The start-ups did not arise by chance in the post-corona period, which made teleworking the new normal for office workers. The classic company restaurants attract less people, which means that some company restaurants became very loss-making. ‘We close contracts based on the volume we expect to sell’, says Johan Poelmans, the spokesman for Compass Group. ‘If the number of meals decrease, the financial picture changes drastically. And the profit margins in our sector were already low anyway.’
The traditional caterers are also affected by the high inflation. Drastic action is needed in some company restaurants. Compass Group has ‘firm talks’ with its customers and takes into account that it is losing customers. Sodexo also believes that prices should rise ‘significantly’.
But the companies are often not obliged to do anything as long as the contract that was closed before corona has not expired. When the contracts are renewed,
the caterers do not have carte blanche either, because companies can drop out and switch to new initiatives. Moreover, before corona, companies became more critical of their company restaurants. Sodexo notices that they chip in less and less for meals. Many companies ‘subsidize’ meals, so that staff can buy the dishes relatively cheaply.
‘If the traditional caterers don’t modernise, they will bleed to death’, says Steven Volckaert, who is responsible for company catering at Agristo. His company worked for years with a large kitchen, which delivered meals at noon. Employees had to order their desired lunch before 9 am. ‘No longer of this time’, says Volckaert. ‘People want to be able to choose from a diverse range just before they eat.’
Compass Group takes the bull by the horns and works together with Tasties. Together they want to place 400 refrigerators in Belgium over the next three years. Tasties supplies the refrigerators and the software, Compass fills them.
Yet it does not seem that the classic company restaurant is doomed. ‘It is not easy to meet the requirements of the companies,’ says Poelmans. ‘Each company restaurant must be tailor-made. We have many years of experience with this, but it will be no fun for the new companies to discover that they cannot simply place their
standard concepts everywhere.’
Sodexo also nuances. ‘We established that the market is partly occupied by new players. But we lose few tenders and are not facing the Foodmakers of this world in negotiations,’ says Sodexo spokeswoman Hilde Eygemans. ‘We mainly work with the larger companies. Smart fridges and unmanned shops are
a good solution for smaller companies.’
NMBS and Infrabel
Remarkable: since last week, the building also houses a Foodmaker branch. The restaurant targets bank employees, but also passers-by and other guests. ‘We rent the building to Foodmaker. The cooperation does not extend beyond that,’ says Junius.
Delhaize, Selecta and Foodmaker join forces on the work floor
The supermarket chain Delhaize, the vending machine operator Selecta and the restaurant chain Foodmaker will from now on be visiting companies together to open smart fridges, lunch shops or even full restaurants. Until recently, Foodmaker went to companies on its own, but its refrigerators are being replaced by those from Selecta and Delhaize. Both companies have been rolling out their own refrigerator network for some time now. In exchange, Foodmaker products will be placed in Selecta’s refrigerators and in the unmanned office stores that Delhaize and Selecta are opening together. The companies want to open 100 office stores and place 200 refrigerators at companies in the next two years.

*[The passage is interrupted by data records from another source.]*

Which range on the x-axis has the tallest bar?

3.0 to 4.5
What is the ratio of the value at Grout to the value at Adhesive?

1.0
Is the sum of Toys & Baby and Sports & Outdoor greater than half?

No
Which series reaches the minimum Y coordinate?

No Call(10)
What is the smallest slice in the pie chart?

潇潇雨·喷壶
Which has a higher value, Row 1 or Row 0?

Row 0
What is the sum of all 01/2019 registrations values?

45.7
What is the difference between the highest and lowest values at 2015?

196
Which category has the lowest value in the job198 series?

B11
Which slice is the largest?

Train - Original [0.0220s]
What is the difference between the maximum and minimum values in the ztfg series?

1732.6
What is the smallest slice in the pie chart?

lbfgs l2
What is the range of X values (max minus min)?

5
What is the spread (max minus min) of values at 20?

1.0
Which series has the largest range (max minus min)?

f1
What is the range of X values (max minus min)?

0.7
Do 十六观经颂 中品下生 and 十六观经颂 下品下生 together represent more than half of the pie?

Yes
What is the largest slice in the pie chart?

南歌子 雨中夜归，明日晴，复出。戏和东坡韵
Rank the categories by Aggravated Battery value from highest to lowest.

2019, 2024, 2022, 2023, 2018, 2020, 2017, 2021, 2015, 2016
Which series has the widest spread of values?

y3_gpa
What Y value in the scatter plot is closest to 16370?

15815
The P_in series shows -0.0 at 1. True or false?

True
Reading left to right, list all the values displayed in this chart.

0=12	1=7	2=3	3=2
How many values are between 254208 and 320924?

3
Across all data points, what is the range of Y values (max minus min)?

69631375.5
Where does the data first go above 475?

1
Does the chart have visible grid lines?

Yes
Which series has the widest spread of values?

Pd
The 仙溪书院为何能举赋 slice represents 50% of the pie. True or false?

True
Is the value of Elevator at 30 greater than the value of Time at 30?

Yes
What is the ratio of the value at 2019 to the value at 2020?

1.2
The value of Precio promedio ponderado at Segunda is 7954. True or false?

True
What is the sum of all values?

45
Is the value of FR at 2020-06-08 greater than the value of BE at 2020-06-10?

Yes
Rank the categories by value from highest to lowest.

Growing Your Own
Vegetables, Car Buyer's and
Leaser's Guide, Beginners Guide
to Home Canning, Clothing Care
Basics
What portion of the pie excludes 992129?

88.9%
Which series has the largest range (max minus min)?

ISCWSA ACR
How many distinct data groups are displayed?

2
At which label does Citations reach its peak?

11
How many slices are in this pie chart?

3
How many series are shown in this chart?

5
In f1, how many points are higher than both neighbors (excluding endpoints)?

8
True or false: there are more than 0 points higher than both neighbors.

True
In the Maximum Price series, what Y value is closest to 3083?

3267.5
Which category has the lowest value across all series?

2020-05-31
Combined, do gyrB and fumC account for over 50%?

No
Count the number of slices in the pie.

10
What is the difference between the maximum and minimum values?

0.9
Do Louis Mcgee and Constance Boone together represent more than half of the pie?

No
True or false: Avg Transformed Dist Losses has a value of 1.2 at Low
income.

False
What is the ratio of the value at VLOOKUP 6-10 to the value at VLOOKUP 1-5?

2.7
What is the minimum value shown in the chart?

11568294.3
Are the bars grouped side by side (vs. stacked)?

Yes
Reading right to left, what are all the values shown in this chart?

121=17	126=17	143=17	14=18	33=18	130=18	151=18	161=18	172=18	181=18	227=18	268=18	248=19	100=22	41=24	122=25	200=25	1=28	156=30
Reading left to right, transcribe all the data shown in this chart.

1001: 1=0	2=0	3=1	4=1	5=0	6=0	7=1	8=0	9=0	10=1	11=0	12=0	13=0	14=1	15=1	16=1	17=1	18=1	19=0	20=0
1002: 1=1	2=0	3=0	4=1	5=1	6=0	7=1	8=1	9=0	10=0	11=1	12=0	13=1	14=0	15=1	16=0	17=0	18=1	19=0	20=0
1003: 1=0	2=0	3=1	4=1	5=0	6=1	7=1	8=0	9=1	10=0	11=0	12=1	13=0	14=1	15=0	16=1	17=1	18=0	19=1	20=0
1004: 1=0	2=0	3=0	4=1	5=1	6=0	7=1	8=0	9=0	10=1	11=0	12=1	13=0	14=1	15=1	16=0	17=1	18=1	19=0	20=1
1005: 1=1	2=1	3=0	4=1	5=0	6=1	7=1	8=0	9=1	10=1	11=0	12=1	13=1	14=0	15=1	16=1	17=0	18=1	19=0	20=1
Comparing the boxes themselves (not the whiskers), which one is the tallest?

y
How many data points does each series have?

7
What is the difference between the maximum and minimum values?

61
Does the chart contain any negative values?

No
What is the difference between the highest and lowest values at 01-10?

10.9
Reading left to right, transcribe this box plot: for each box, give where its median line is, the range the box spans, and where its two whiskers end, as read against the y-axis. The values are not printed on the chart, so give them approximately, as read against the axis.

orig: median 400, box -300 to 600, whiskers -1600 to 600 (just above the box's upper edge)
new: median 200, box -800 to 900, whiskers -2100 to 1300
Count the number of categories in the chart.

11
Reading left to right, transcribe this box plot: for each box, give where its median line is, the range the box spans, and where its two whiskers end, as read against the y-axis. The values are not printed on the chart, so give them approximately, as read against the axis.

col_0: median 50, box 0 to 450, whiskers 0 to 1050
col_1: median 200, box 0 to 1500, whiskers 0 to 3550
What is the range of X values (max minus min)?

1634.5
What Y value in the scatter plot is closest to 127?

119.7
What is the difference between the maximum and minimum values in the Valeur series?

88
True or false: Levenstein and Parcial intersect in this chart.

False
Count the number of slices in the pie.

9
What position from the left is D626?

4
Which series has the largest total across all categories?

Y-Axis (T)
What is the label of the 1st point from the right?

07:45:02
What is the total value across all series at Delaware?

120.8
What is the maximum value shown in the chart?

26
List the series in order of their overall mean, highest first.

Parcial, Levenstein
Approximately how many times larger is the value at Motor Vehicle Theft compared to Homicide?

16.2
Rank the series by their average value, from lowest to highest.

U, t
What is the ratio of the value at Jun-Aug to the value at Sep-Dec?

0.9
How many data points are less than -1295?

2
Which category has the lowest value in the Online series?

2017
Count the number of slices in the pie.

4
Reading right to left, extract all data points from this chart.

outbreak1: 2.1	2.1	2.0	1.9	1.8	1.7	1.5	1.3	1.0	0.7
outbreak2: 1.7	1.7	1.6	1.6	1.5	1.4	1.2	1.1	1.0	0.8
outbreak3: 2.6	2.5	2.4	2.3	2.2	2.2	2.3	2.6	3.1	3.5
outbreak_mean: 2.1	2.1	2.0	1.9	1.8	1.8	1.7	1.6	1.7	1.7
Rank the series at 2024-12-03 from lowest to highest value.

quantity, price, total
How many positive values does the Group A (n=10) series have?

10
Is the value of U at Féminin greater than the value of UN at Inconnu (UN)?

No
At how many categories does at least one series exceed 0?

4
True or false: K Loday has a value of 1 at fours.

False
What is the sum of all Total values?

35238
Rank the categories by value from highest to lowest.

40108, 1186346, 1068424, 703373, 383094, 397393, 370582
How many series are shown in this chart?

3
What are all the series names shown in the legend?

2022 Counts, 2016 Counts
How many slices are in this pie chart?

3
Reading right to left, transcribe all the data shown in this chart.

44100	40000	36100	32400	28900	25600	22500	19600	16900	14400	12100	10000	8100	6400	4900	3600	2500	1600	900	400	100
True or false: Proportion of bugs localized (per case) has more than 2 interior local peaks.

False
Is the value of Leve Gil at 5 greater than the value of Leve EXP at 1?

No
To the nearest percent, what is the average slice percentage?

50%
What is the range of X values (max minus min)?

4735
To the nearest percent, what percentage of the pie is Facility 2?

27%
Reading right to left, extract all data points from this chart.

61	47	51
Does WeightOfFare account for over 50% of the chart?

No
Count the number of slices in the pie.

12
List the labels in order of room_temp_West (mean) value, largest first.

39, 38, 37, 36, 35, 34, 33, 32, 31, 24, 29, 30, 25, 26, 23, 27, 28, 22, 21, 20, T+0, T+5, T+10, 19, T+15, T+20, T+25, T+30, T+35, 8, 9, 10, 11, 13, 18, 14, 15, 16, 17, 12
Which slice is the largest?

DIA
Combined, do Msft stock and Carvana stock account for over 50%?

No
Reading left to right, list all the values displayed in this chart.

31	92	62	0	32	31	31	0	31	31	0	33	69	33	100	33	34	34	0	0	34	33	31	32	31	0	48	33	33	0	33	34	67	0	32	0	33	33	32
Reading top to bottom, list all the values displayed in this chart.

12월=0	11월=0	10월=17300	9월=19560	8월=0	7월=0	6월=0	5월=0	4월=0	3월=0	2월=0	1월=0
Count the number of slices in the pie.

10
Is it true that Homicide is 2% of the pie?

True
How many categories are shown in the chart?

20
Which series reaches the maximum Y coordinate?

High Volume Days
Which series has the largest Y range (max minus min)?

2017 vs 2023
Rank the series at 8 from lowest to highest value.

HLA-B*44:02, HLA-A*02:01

Even when Foodmaker opens (company) restaurants, it can count on the support of Delhaize. Foodmaker furnishes the restaurants and provides them with dishes. But Delhaize co-finances and is responsible for the operation, which the company in turn outsources to an independent entrepreneur.
Thanks to Delhaize’s financial support, Foodmaker wants to open restaurants at a faster pace. ‘We receive many requests from companies to open restaurants. We can’t do that alone’, says CEO Lieven Vanlommel.